How to get area between 2 cdf curves?
6 ビュー (過去 30 日間)
Iam writing a script to automate the n number of cdfplots to save automatically and among 'n' number of plots i need to choose the best cdf plot automatically. But iam stuck in finding best cdfplot. As i have tried different appraoch to find best cdf plot here are few:
1. Using interpolation method : By taking 1 cdf plot among n cdfplots as an example, interpolating points to curve 1 and curve 2 and taking difference of the each values ( curve1(:,1)-curve2(:,1)) and by keeping threshold after taking differences, I will count how many point are less than threshold in difference array . Similar way I tried doing for n number of plots and based the count as mentioned above I will take max(count) and I find the respective max count index, based on that index I am deciding the best plot. But by trying this method I am not getting desired results.
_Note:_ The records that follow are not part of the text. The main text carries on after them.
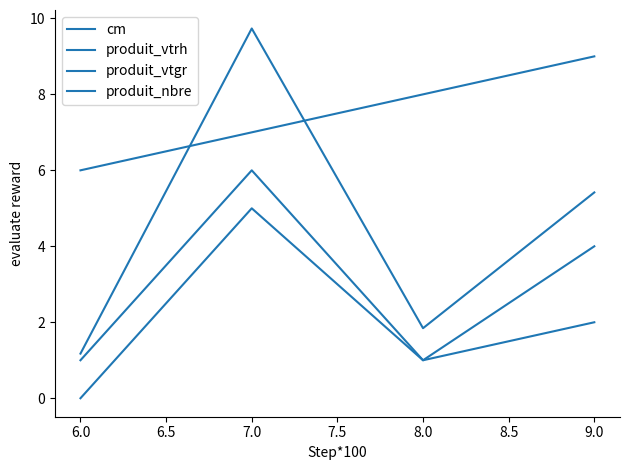

How many lines are shown in the chart?

4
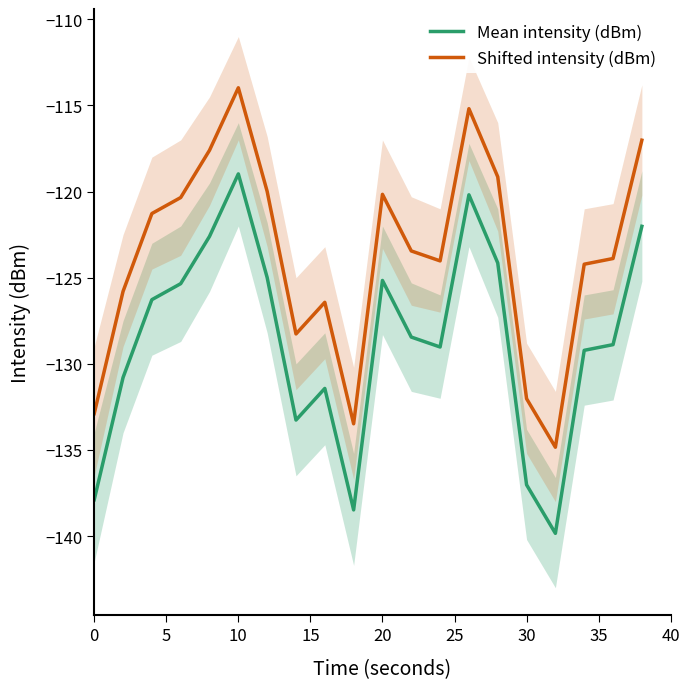

What is the difference between the second highest and minimum values in the Mean intensity (dBm) series?

19.7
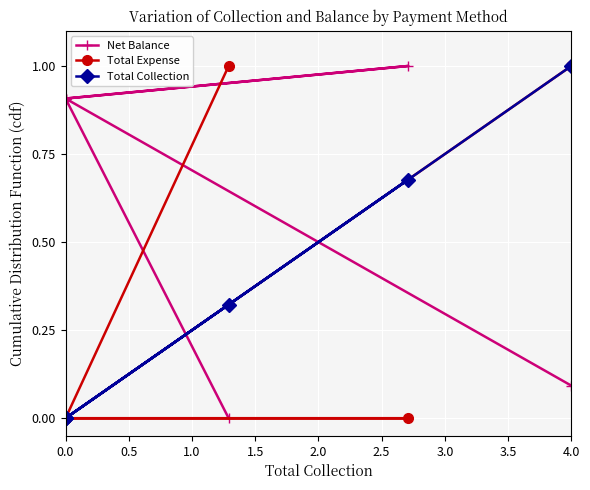

Which series has the largest range (max minus min)?

Net Balance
So I am trying to find the below approach:
2. Area method: Find the area between 2 cdf curve fro each plot and which plot gives me min area I will choose that plot as best cdfplot.
Finding area between curve was easy when we use plot() but uisng cdfplot() I am finding it difficult. So please can some one help in sloving this .
Here is my code for ploting cdf:
here in the above figure i am trying to find the area between curves as i have marked lines between curves shown in bellow attached figure.
Thanks in advance.
John D'Errico 2023 年 6 月 3 日
If the curves cross, then you need to decide what the "area between" means. That is, is the area in one part negative? Or do you just want to compute the absolute value of the area between the curves.
Regardless, it is pretty simple in any case. You can do multiple things, all of which are easy, AND correct. But first, you NEED to decide which area you intend to compute.
The area between two curves is simply the integral of the difference. Essentially you just make sure all of the curves are extended at the top end to the same point. So some may need to be estrapolated. That allows you to evaluate them at the same points.
Note that the integral of the difference will, IF the curves cross, have some parts as negative, and others positive. They will negate each other, unless you decide to compute the integral of the absolute value of the difference.
How should you compute the integrals? That part is also trivial. Since these are empirical CDFs, it probably makes the most sense to use a rectangle rule, but that may not be crucially important. These PDFs are fairly bumpy as empirical PDFs, so getting a high order of integration is probably not that important. You could just use trapz, as an easy solution. Or you could even get tricky and use polyshapes. So there are many ways to do this.
Honestly, this is not a difficult problem. (I think Star was a bit confused when he said it would not be possible.) Without any data posted, or knowing in what sense you are asking to compute the area "between" the curves, I won't go any further.